**RECORDS SHOWN**
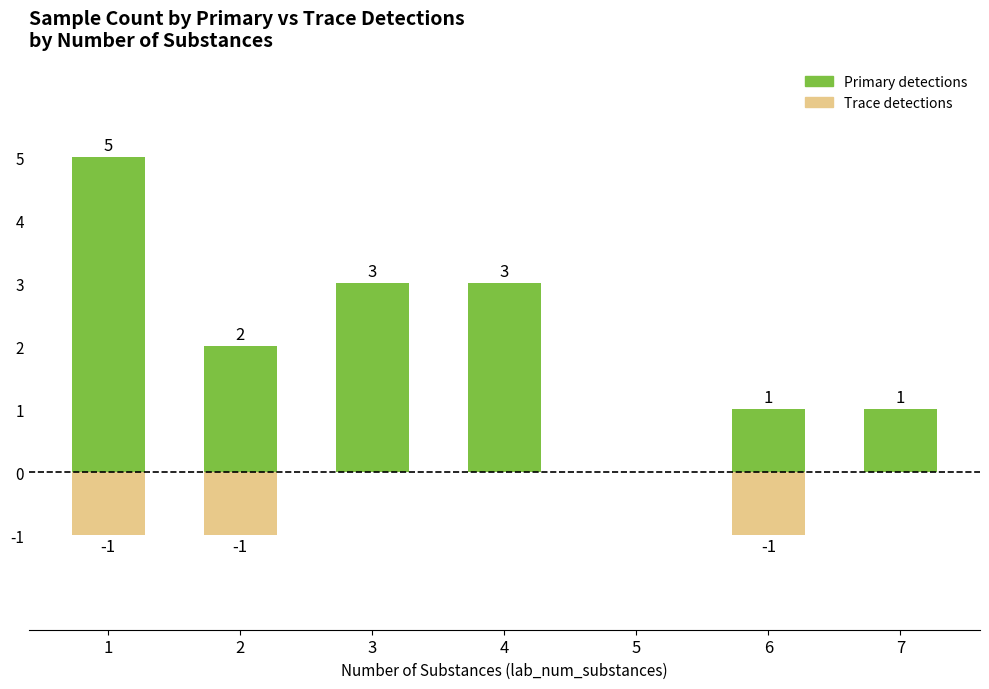

Reading left to right, list all the values displayed in this chart.

Primary detections: 5	2	3	3	0	1	1
Trace detections: -1	-1	0	0	0	-1	0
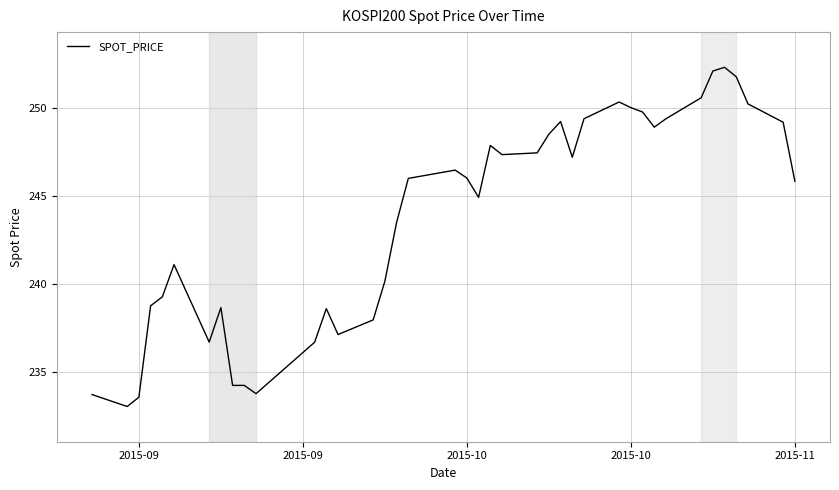

What is the greatest value displayed?

252.3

**WHAT IS NEEDED**
Rewrite the records above with every instance of "displayed" changed to "shown" and nothing else altered. Leave out the pictures.

**WRITTEN RESPONSE**
Reading left to right, list all the values shown in this chart.

Primary detections: 5	2	3	3	0	1	1
Trace detections: -1	-1	0	0	0	-1	0

What is the greatest value shown?

252.3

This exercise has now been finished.